Let us look at Leviticus 23:3 directly: “There are six days when you may work, but the seventh day is a Sabbath of rest, a day of sacred assembly. You are not to do any work; wherever you live, it is a Sabbath to the Lord.” The verse emphasizes rest.
Since the passage is about resting and not working, it seems that the expression “day of sacred assembly” is a parallel to “Sabbath to the Lord” and refers not so much to official communal worship on the Sabbath but to the day itself as being a “sacred assembly.”
The phrase “day of sacred assembly” can be understood as a “sacred day of celebration” or a “sacred occasion,” as well as a “sacred assembly” or convocation. The weekly Sabbath, as well as the annual festivals, were occasions to worship and praise God for the abundance of his physical blessings and for saving Israel from bondage in Egypt. But this worship and praise could be given to God in the Israelites’ participation in rest itself (thus experiencing the blessings of Yahweh through rest), as well as in contemplation and conversation at home.
By resting from their labor and self-interests on the weekly Sabbath, the Israelites were presenting themselves before God through rest. Resting was a way of being in the presence of God and fulfilling his sacred purpose. The only people who were commanded to come to the Temple for worship were the Levites and priests. On behalf of the entire nation, they performed
the prescribed ceremonies. There was no command for people to watch them, or for them to teach the people. It was simply not possible for very many people to be there.
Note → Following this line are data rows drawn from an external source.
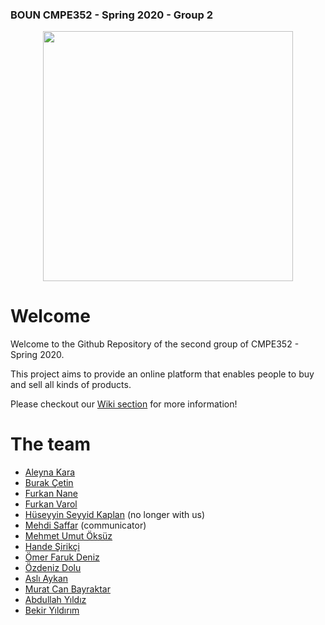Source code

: ### BOUN CMPE352 - Spring 2020 - Group 2
<p align="center"> 
<img width="400" src="https://github.com/bounswe/bounswe2020group2/blob/master/milestone1/logo_circle.png">
</p>

# Welcome 

Welcome to the Github Repository of the second group of CMPE352 - Spring 2020.

This project aims to provide an online platform that enables people to buy and sell all kinds of products.
 
Please checkout our [Wiki section](https://github.com/bounswe/bounswe2020group2/wiki) for more information!
 
# The team
 
- [Aleyna Kara](https://github.com/bounswe/bounswe2020group2/wiki/Aleyna-Kara)
- [Burak Çetin](https://github.com/bounswe/bounswe2020group2/wiki/Burak-Çetin)
- [Furkan Nane](https://github.com/bounswe/bounswe2020group2/wiki/Furkan-Nane)
- [Furkan Varol](https://github.com/bounswe/bounswe2020group2/wiki/Furkan-Varol)
- [Hüseyyin Seyyid Kaplan](https://github.com/bounswe/bounswe2020group2/wiki/Hüseyin-Seyyid-Kaplan) (no longer with us)
- [Mehdi Saffar](https://github.com/bounswe/bounswe2020group2/wiki/Mehdi-Saffar) (communicator)
- [Mehmet Umut Öksüz](https://github.com/bounswe/bounswe2020group2/wiki/Mehmet-Umut-Öksüz)
- [Hande Şirikçi](https://github.com/bounswe/bounswe2020group2/wiki/hande-sirikci)
- [Ömer Faruk Deniz](https://github.com/bounswe/bounswe2020group2/wiki/Ömer-Faruk-Deniz)
- [Özdeniz Dolu](https://github.com/bounswe/bounswe2020group2/wiki/Özdeniz-Dolu)
- [Aslı Aykan](https://github.com/bounswe/bounswe2020group2/wiki/Aslı-Aykan)
- [Murat Can Bayraktar](https://github.com/bounswe/bounswe2020group2/wiki/Murat-Can-Bayraktar)
- [Abdullah Yıldız](https://github.com/bounswe/bounswe2020group2/wiki/Abdullah-Y%C4%B1ld%C4%B1z)
- [Bekir Yıldırım](https://github.com/bounswe/bounswe2020group2/wiki/Bekir-Y%C4%B1ld%C4%B1r%C4%B1m)
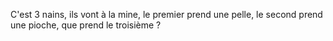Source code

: C'est 3 nains, ils vont à la mine, le premier prend une pelle, le second prend une pioche, que prend le troisième ?
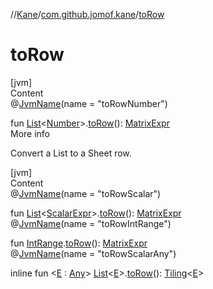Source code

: //[Kane](../index.md)/[com.github.jomof.kane](index.md)/[toRow](to-row.md)



# toRow  
[jvm]  
Content  
@[JvmName](https://kotlinlang.org/api/latest/jvm/stdlib/kotlin.jvm/-jvm-name/index.html)(name = "toRowNumber")  
  
fun [List](https://kotlinlang.org/api/latest/jvm/stdlib/kotlin.collections/-list/index.html)<[Number](https://kotlinlang.org/api/latest/jvm/stdlib/kotlin/-number/index.html)>.[toRow](to-row.md)(): [MatrixExpr](-matrix-expr/index.md)  
More info  


Convert a List<E> to a Sheet row.

  


[jvm]  
Content  
@[JvmName](https://kotlinlang.org/api/latest/jvm/stdlib/kotlin.jvm/-jvm-name/index.html)(name = "toRowScalar")  
  
fun [List](https://kotlinlang.org/api/latest/jvm/stdlib/kotlin.collections/-list/index.html)<[ScalarExpr](-scalar-expr/index.md)>.[toRow](to-row.md)(): [MatrixExpr](-matrix-expr/index.md)  
@[JvmName](https://kotlinlang.org/api/latest/jvm/stdlib/kotlin.jvm/-jvm-name/index.html)(name = "toRowIntRange")  
  
fun [IntRange](https://kotlinlang.org/api/latest/jvm/stdlib/kotlin.ranges/-int-range/index.html).[toRow](to-row.md)(): [MatrixExpr](-matrix-expr/index.md)  
@[JvmName](https://kotlinlang.org/api/latest/jvm/stdlib/kotlin.jvm/-jvm-name/index.html)(name = "toRowScalarAny")  
  
inline fun <[E](to-row.md) : [Any](https://kotlinlang.org/api/latest/jvm/stdlib/kotlin/-any/index.html)> [List](https://kotlinlang.org/api/latest/jvm/stdlib/kotlin.collections/-list/index.html)<[E](to-row.md)>.[toRow](to-row.md)(): [Tiling](../com.github.jomof.kane.impl/-tiling/index.md)<[E](to-row.md)>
The concept of “rest” is important in Scripture, and it has a deep spiritual meaning for Christians. As Christians, we understand that our rest is in Christ, who is our Sabbath. When we rest spiritually in Christ, we present ourselves as the people of God before his presence in continuous sacred assembly. We are always the church, in his presence every day of the week, not just one.
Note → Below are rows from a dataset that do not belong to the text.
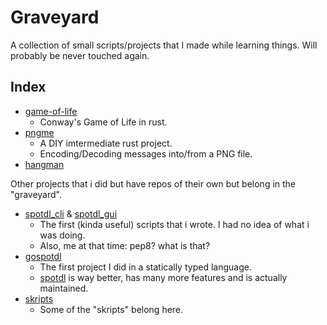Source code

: # Graveyard

A collection of small scripts/projects that I made while learning things.
Will probably be never touched again.

## Index

- [game-of-life](./game-of-life/)
  - Conway's Game of Life in rust.
- [pngme](./pngme/)
  - A DIY imtermediate rust project.
  - Encoding/Decoding messages into/from a PNG file.
- [hangman](./hangman/)

Other projects that i did but have repos of their own but belong in the "graveyard".

- [spotdl_cli](https://github.com/s1as3r/spotdl_cli) & [spotdl_gui](https://github.com/s1as3r/spotdl_GUI)
  - The first (kinda useful) scripts that i wrote. I had no idea of what i was doing.
  - Also, me at that time: pep8? what is that?
- [gospotdl](https://github.com/s1as3r/gospotdl)
  - The first project I did in a statically typed language.
  - [spotdl](https://github.com/spotDL/spotify-downloader) is way better, has many more features and is actually maintained.
- [skripts](https://github.com/s1as3r/skripts)
  - Some of the "skripts" belong here.
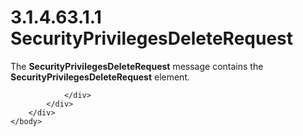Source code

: <html dir="LTR" xmlns:mshelp="http://msdn.microsoft.com/mshelp" xmlns:ddue="http://ddue.schemas.microsoft.com/authoring/2003/5" xmlns:xlink="http://www.w3.org/1999/xlink" xmlns:tool="http://www.microsoft.com/tooltip">
    <head>
        <meta http-equiv="Content-Type" content="text/html; CHARSET=utf-8"></meta>
        <meta name="save" content="history"></meta>
        <title>3.1.4.63.1.1 SecurityPrivilegesDeleteRequest</title>
        <xml>
            <mshelp:toctitle title="3.1.4.63.1.1 SecurityPrivilegesDeleteRequest"></mshelp:toctitle>
            <mshelp:rltitle title="[MS-SSMDSWS-15]: SecurityPrivilegesDeleteRequest"></mshelp:rltitle>
            <mshelp:keyword index="A" term="cd35e6b3-71c7-4a7f-8dc1-df323b6efd5d"></mshelp:keyword>
            <mshelp:attr name="DCSext.ContentType" value="open specification"></mshelp:attr>
            <mshelp:attr name="AssetID" value="cd35e6b3-71c7-4a7f-8dc1-df323b6efd5d"></mshelp:attr>
            <mshelp:attr name="TopicType" value="kbRef"></mshelp:attr>
            <mshelp:attr name="DCSext.Title" value="[MS-SSMDSWS-15]: SecurityPrivilegesDeleteRequest" />
        </xml>
    </head>
    <body>
        <div id="header">
            <h1 class="heading">3.1.4.63.1.1 SecurityPrivilegesDeleteRequest</h1>
        </div>
        <div id="mainSection">
            <div id="mainBody">
                <div id="allHistory" class="saveHistory"></div>
                <div id="sectionSection0" class="section" name="collapseableSection">
                    

<p>The <b>SecurityPrivilegesDeleteRequest</b> message contains
the <b>SecurityPrivilegesDeleteRequest</b> element.</p>


                </div>
            </div>
        </div>
    </body>
</html>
In conclusion, for most Israelites, the Sabbath was a day to rest at home, not a day to travel long distances and attend a worship service. The annual harvest festivals were the time for Israelites to enjoy communal worship and fellowship. Here is what the Expositor’s Bible Commentary (volume 2, page 623) says about Leviticus 23:3:
There is an emphasis here that the Israelite rested at home. There were special offerings given in the tabernacle (e.g., a double burnt offering), but the ordinary Israelite and his whole family rested. Presumably here was an opportunity for family worship and instruction in the law of God, but this is not specifically enjoined. What a boon a weekly rest must have been to the ancient laborer and farmer in his weary round of toil!
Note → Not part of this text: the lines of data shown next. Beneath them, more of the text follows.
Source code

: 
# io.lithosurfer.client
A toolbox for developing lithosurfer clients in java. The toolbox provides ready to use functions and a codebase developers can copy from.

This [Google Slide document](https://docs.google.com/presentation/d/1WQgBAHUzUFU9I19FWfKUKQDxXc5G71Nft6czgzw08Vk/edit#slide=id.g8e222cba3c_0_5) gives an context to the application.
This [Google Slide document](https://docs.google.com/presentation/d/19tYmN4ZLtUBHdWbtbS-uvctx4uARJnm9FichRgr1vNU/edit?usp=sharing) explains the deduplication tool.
As did the Jews in their synagogue system, Christians find that regular fellowship and communal instruction is an important foundation of their religious life. As Christians, we are free to meet together at any time of the day, any day of the week, and any season of the year. We are not limited to meeting on just one day, since no day has been specifically set aside by God for Christian fellowship and worship. We are always in the presence of God and worship him continually because he and Christ reside in us through the indwelling Holy Spirit. At the same time, we can gather weekly and seasonally in small groups or in larger communal situations to praise God, to recall Christ’s work of salvation and to fellowship in the Spirit.